-- EXCERPT TO READ --

· · · ·

Its Wednesday the midle of the week and guess what? I made it to my second interview. My 2nd interview is today in RIchmond @ 2pm . I am so excited but at the same time I still cannot believe I made it this far. I feel like it is already written what is going to transpire. Everything else is going okay. I got up this morning an d got Rissa Ann ready for school. I look at this little girl and see a mirror image of me when I was her age. The same exact picture. She is so precious. She is evolving into her own person. She has her own thoughts and expresses her emotions freely. MY little girl can look at me and make my heart melt. She cares about what I think. SHe always hugs me and tells me she loves me everyday. I cannot stress enough how important it is to express openly to your child the love you have for them. Sometimes she will ask me to sleep with her till she falls asleep and she always want to make sure I am comfortable and then she'll say "Okay mommy , you can have the remote control ". I love her so much. I can't wait till she gets to be a teenager and we can really shop , go out to eat etc together , not that we don't already do that but its going to be fun for me. SHe will keep me young at heart .  Well guys , its about that time , I am going to go now and put gas in the car , grab a bite to eat and head out to begin my new life and hopefully get this job!!
 
Kisses !!
 
Rennie
9月28日

Friday

 
 
   My prayers were answered today that is all I can say on that note. I held my tongue today and I was very proud of myself. It shows that I have matured , because back in the day I would have been a drama queen to the tenth degree. I kept quiet and chose my words carefully. I practiced self control and it was something new to me and to tell you the truth it felt kind of good. I don't always have to have the last word and sometimes silence goes a long way. On a different note , my interview is Monday and I am really excited . It is an interview with a panel of 4. Please give me some good tips if you have any. Well talk to you all soon.
 
Rennie
9月27日

Thoughts in my head

              
 
          Just random thoughts running through my mind bear with me .
 
      1. Its not what you say it how you say it .
      2. Actions speak way louder than words.
      3. I know that you love me but I don't think you like me , you never 
          have.
      4. His voice was filled with uncertainty today.
      5. Time is of the essence .
      6. I am the black sheep of the family.
      7. My interview is Monday and I want the job really bad .
      8. I tell my kids I love them every single day in one form or another.
      9. I cuss alot.
     10. I cried alot today .
     11. I am not afraid anymore.
     12. I am a beautiful woman inside and out .
     13. I am going to be somebody someday.
     14. My kids know that I that I love them.
     15. I don't care anymore .
     16. Do you because I am going to do me.
     17. Keep it cute or put it on mute !

· · · ·

-- RECORD EXCERPTS --
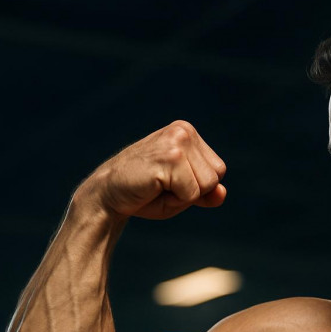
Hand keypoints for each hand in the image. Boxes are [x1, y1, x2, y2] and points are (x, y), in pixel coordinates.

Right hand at [80, 121, 226, 219]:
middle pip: (215, 177)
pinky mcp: (170, 156)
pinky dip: (174, 200)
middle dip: (192, 192)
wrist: (107, 195)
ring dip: (183, 196)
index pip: (218, 170)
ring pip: (206, 185)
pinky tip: (152, 188)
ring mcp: (177, 141)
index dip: (198, 187)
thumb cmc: (144, 193)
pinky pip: (191, 193)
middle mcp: (184, 131)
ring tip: (158, 186)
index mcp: (187, 132)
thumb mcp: (182, 194)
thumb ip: (206, 193)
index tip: (170, 183)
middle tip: (162, 186)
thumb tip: (223, 193)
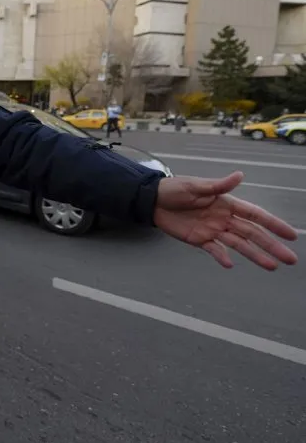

· · · ·

-- EXERCISES TO COMPLETE --
1. From the blog entries, print the passage that begins with the words containing "3. I know that" and ends with "not afraid anymore.".
2. According to the blog entries, where and at what time is the second interview?

-- EXPECTED OUTPUTS --
1.
3. I know that you love me but I don't think you like me , you never 
          have.
      4. His voice was filled with uncertainty today.
      5. Time is of the essence .
      6. I am the black sheep of the family.
      7. My interview is Monday and I want the job really bad .
      8. I tell my kids I love them every single day in one form or another.
      9. I cuss alot.
     10. I cried alot today .
     11. I am not afraid anymore.

2. In Richmond at 2 p.m.